# Octaves, Zouks, Citterns, Tenors and Electrics > Tenor Guitars >  Suggest a tenor guitar to string as octave mandolin please

## colorado_al

I just sold one of my mandolins and I'm looking to buy a tenor guitar to string as a 4 string octave mandolin. I'd like to keep it under $500 if I could. I was trying to buy a Gold Tone TG-10 that someone listed on CL for $75 near me, but seller has been flaky and it doesn't look like that is going to work out. So I'm open to suggestions. Or if you have other suggestions on an actual OM to buy, I could check that out too.
Thanks!
Al

----------


## Mike Barber

The Blueridge BR-40T sounds good tuned that way. I had an octave but sold it and kept the tenor because to my ear it sounded better.

----------


## colorado_al

Cool. I'll check it out. What guage strings do you use? Also, can you suggest a case? Will  any O size case work? 
Thanks!

----------


## Mike Barber

0.12, 0.20, 0.30, 0.45 work well for me. This case is a perfect fit:
http://www.amazon.com/Golden-Gate-C-.../dp/B003YOT0BY

It looks back ordered on amazon (and that price is a steal!), but you may find it other places.

TO DO:
A - Change "octave mandolin" to "bouzouki" and write out everything from "# Octaves, Zouks, Citterns, Tenors" down to "it sounded better." in the tenor guitar thread.
B - Pull out every line of the records that contains the string "pixels", matching its case exactly.

LISTING:
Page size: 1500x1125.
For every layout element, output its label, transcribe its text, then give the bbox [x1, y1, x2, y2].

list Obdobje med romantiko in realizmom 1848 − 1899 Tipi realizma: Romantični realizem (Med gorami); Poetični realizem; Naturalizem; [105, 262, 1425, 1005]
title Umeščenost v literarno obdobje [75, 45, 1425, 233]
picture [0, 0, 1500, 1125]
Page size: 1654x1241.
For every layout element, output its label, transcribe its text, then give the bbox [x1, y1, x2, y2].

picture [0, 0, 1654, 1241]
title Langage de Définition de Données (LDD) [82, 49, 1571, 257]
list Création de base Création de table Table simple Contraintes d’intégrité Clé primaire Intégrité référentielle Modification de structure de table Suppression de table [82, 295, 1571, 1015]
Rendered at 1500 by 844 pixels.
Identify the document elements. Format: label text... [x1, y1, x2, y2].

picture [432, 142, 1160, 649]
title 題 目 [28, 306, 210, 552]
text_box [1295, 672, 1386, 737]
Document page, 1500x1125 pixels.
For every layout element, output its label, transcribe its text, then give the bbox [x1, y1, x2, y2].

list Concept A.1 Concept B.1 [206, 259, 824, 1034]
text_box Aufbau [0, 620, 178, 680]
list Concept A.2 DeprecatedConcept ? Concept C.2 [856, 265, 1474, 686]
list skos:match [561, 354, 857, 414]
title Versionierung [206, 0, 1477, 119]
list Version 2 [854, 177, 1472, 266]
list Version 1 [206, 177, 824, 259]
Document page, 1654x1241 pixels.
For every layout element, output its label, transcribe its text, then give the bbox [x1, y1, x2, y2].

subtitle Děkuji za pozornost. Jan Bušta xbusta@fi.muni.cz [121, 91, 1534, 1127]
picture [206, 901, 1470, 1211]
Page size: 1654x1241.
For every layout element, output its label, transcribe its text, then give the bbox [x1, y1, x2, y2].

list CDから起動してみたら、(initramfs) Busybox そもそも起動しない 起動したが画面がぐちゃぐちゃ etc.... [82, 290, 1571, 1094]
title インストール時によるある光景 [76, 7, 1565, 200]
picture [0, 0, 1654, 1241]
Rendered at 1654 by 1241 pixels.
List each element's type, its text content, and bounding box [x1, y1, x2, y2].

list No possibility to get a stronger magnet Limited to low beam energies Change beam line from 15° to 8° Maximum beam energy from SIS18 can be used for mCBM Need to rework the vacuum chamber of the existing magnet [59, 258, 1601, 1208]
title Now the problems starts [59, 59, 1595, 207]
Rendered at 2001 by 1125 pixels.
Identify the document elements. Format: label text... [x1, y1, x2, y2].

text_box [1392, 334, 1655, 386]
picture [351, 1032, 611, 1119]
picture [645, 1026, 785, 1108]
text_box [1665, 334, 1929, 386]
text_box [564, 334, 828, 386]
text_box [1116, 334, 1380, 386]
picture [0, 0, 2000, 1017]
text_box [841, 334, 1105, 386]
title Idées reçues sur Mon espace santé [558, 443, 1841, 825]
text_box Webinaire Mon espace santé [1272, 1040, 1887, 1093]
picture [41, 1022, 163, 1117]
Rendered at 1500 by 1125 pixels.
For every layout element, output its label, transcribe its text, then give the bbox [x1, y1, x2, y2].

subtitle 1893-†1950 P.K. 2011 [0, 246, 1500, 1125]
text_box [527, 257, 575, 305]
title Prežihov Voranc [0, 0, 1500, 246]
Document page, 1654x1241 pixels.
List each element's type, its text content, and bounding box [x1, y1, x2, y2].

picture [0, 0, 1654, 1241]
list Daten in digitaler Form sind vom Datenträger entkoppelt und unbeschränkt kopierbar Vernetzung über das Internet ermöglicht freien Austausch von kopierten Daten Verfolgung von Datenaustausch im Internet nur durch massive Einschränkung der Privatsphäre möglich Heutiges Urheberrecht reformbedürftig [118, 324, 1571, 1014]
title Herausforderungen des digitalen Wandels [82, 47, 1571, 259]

RESPONSES TO THE EXERCISE:
A -
# Octaves, Zouks, Citterns, Tenors and Electrics > Tenor Guitars >  Suggest a tenor guitar to string as bouzouki please

## colorado_al

I just sold one of my mandolins and I'm looking to buy a tenor guitar to string as a 4 string bouzouki. I'd like to keep it under $500 if I could. I was trying to buy a Gold Tone TG-10 that someone listed on CL for $75 near me, but seller has been flaky and it doesn't look like that is going to work out. So I'm open to suggestions. Or if you have other suggestions on an actual OM to buy, I could check that out too.
Thanks!
Al

----------


## Mike Barber

The Blueridge BR-40T sounds good tuned that way. I had an octave but sold it and kept the tenor because to my ear it sounded better.

B -
Rendered at 1500 by 844 pixels.
Document page, 1500x1125 pixels.
Document page, 1654x1241 pixels.
Rendered at 1654 by 1241 pixels.
Rendered at 2001 by 1125 pixels.
Rendered at 1500 by 1125 pixels.
Document page, 1654x1241 pixels.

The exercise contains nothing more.